YOUR INSTRUCTIONS ▸ Please list every line of the material that contains the string "Supply", counting only matches in the same upper and lower case.

** TASK INPUT follows **

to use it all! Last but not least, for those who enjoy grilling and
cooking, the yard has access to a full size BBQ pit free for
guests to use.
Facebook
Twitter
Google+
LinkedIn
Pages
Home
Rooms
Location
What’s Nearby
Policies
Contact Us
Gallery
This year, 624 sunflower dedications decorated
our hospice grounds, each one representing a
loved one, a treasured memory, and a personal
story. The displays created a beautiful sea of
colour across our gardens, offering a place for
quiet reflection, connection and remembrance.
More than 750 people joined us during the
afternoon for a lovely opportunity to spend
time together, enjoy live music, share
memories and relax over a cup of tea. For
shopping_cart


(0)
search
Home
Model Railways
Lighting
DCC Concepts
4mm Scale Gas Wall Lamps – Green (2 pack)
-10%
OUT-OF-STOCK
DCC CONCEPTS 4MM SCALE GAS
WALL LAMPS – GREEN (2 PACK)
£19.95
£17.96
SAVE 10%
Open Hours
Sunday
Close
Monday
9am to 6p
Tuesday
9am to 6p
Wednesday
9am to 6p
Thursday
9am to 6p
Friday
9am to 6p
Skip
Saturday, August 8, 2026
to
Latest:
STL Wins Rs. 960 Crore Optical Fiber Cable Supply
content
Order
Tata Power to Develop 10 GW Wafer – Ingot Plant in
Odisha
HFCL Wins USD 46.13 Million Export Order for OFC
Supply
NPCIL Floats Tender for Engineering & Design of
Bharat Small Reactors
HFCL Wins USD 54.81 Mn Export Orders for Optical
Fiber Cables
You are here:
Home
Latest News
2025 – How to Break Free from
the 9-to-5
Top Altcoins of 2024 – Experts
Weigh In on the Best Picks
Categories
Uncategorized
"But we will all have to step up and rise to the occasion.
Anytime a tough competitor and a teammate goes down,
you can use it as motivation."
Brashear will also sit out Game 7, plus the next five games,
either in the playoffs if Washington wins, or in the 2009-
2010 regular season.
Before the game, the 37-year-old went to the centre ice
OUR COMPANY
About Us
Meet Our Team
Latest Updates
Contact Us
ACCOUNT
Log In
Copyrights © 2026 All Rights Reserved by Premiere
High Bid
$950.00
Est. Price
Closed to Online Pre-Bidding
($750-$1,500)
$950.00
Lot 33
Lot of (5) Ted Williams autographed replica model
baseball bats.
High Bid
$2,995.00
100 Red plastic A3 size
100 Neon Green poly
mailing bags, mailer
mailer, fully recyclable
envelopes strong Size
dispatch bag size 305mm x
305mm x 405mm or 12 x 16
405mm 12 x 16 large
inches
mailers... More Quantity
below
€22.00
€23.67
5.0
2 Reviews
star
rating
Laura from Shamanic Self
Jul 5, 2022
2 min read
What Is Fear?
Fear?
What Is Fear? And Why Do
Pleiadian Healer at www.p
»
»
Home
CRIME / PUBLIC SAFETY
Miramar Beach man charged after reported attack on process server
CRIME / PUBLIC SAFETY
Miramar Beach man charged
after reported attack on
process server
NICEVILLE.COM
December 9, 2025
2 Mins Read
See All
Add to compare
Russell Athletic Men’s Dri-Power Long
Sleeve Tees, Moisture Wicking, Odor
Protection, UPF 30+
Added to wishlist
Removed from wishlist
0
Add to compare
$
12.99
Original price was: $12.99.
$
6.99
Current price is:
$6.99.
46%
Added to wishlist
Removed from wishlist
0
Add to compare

** End of TASK INPUT **

PROBLEM SOLUTION ▸
STL Wins Rs. 960 Crore Optical Fiber Cable Supply
Supply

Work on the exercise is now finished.